Thank you! So, unlikely to change in the near future.
@luk-f-a @stuartarchibald I may have found a solution which combines the best of both worlds: writing my own njittable “dictionary unpacking” function which converts each dictionary into a list of (key, value) [(tuple, float) in my case] and then returns it to the python context! This way I perfectly level with the performance of the single-dictionary fixed-tuple-length implementation.

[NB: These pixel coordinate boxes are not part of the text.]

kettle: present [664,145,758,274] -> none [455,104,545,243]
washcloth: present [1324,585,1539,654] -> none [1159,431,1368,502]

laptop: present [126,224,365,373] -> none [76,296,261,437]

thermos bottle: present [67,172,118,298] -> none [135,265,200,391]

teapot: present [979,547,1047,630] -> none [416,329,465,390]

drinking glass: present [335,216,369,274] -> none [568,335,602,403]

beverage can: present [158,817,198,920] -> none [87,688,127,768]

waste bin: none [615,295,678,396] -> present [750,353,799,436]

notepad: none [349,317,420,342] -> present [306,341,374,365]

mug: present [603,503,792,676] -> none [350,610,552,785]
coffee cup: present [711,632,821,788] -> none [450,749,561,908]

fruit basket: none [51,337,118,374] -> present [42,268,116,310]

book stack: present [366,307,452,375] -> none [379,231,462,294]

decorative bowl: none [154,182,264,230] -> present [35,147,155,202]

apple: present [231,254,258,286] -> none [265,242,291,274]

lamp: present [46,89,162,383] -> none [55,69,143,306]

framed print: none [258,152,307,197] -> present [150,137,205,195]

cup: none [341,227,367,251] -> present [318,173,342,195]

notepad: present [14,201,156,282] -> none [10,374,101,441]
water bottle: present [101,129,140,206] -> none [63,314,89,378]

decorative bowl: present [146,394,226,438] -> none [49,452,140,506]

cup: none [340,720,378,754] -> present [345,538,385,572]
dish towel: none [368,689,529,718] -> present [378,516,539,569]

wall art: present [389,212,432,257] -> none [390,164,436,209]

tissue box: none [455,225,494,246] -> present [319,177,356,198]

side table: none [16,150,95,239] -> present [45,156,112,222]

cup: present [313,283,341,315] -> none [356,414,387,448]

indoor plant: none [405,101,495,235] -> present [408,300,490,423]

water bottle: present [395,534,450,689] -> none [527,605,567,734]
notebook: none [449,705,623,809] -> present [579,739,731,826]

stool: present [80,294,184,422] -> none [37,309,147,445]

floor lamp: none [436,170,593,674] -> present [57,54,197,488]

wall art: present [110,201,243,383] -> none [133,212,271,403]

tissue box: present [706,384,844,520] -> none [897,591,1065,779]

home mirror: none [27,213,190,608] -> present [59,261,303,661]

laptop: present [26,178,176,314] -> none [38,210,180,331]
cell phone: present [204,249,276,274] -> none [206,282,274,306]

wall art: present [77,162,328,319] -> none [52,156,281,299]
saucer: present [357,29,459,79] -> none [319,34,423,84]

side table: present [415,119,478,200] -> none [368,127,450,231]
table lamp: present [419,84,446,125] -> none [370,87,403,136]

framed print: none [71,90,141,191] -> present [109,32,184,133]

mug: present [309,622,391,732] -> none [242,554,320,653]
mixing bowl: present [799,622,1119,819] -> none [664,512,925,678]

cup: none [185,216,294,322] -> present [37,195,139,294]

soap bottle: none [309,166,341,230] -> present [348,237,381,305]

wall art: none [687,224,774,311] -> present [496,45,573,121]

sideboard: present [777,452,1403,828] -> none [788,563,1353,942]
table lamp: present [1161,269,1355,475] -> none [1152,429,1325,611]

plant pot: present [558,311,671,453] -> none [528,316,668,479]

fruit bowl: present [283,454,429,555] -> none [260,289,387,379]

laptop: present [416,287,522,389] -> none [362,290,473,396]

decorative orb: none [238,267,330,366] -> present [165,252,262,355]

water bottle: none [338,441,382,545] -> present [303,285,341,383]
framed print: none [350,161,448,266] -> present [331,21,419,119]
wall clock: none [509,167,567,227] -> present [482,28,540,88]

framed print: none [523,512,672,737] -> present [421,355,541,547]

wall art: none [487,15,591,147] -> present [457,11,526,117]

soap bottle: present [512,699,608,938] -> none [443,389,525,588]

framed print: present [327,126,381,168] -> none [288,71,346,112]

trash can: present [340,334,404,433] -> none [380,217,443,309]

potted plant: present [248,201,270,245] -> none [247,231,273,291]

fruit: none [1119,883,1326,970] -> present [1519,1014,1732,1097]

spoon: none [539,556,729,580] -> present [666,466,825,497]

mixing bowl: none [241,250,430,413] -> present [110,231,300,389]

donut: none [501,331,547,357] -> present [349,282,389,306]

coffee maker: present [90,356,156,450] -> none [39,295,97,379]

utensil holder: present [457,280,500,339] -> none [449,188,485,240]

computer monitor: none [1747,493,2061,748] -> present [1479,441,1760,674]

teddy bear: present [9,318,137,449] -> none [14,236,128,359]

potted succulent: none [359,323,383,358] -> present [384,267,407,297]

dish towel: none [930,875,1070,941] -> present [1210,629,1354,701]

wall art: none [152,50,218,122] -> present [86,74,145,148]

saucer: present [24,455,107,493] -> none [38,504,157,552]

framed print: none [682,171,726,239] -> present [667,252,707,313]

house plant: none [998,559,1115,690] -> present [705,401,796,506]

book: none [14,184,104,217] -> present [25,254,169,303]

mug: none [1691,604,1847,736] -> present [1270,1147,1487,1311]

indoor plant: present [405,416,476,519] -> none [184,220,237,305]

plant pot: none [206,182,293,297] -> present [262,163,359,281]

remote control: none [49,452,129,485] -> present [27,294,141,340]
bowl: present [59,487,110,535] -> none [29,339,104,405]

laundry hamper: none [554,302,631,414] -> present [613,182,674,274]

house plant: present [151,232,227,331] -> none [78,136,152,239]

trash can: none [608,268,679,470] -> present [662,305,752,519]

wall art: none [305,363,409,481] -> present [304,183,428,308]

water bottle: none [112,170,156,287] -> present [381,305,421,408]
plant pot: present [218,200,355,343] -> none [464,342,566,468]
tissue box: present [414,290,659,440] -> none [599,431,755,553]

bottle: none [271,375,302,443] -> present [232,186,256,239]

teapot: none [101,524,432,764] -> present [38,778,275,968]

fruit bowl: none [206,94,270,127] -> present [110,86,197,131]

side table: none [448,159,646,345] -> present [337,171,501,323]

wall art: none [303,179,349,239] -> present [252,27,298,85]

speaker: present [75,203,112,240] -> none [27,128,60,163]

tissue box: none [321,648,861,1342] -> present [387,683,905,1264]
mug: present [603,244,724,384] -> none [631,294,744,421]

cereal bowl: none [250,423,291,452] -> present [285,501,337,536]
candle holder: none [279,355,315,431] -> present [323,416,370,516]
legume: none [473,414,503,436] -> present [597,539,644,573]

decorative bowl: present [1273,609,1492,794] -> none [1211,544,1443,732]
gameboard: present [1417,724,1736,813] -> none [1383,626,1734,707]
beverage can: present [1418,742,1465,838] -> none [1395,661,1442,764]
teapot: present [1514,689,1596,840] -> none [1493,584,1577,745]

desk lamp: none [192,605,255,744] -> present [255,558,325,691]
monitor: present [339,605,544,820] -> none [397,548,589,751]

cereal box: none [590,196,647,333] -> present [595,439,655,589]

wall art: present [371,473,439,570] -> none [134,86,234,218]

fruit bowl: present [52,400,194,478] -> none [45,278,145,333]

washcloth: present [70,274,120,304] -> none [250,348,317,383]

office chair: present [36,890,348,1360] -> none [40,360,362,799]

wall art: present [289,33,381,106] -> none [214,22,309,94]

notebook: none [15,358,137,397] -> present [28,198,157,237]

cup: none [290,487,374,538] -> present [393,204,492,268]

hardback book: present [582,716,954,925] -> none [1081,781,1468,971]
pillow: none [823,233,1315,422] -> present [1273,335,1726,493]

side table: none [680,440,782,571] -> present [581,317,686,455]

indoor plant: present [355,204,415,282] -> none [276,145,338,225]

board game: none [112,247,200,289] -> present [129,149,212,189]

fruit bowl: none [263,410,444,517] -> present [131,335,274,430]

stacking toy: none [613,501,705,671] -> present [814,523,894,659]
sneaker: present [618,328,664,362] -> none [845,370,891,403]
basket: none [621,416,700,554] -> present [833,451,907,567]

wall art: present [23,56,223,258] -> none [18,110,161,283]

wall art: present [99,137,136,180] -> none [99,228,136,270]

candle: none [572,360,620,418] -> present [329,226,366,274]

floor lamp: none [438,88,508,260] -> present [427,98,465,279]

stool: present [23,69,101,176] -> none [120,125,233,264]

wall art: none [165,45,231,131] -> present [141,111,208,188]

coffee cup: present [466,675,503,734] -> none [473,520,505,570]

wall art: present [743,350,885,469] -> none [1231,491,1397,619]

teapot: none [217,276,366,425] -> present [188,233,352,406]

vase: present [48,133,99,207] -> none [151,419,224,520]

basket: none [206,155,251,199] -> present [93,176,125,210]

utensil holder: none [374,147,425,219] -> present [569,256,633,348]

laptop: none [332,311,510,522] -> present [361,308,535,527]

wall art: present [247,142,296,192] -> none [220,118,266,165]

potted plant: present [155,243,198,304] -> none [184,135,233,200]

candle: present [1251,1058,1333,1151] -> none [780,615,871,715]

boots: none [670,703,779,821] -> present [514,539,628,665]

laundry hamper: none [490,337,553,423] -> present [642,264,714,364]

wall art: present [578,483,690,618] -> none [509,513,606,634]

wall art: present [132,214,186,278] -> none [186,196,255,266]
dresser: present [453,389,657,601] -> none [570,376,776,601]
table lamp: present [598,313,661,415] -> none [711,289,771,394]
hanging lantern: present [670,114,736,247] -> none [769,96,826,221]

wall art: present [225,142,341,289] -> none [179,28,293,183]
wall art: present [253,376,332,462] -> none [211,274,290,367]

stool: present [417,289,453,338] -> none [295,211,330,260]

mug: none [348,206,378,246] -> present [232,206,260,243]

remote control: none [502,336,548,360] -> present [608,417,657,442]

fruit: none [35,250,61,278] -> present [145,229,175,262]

The issue is that in this implementation my dictionaries have variable-length keys. But the lengths (and hence the tuple types) are known at call time, so I thought I could pass the type explicitly to the jitted function. What remains to do is to force the compiler into doing the type inference I want. I did this in a hilariously hacky way by creating a dummy empty dictionary with the passed type, and creating a link with the argument dictionary which reassures the compiler about the argument type. In other words, something like:
@njit
def _unpack_dict(d, typ):
d_dummy = Dict.empty(typ, types.float64)
k = next(iter(d))
d_dummy[k] = d[k] # Helps the compiler infer the type of d!
l = []
for k in d:
# List of heterogeneous pairs, but they are literal so it is OK
l.append((k, np.sqrt(d[k])))
return l
In the code, typ
will be types.UniTuple(types.int64, dim + 1)
where dim
varies.
If there’s a more elegant way to achieve the same goal I would be happy to hear! But, as far as performance and memory use goes, I am now exactly where I want to be (save for a rewrite using sparse structures which I have no courage to undertake yet!).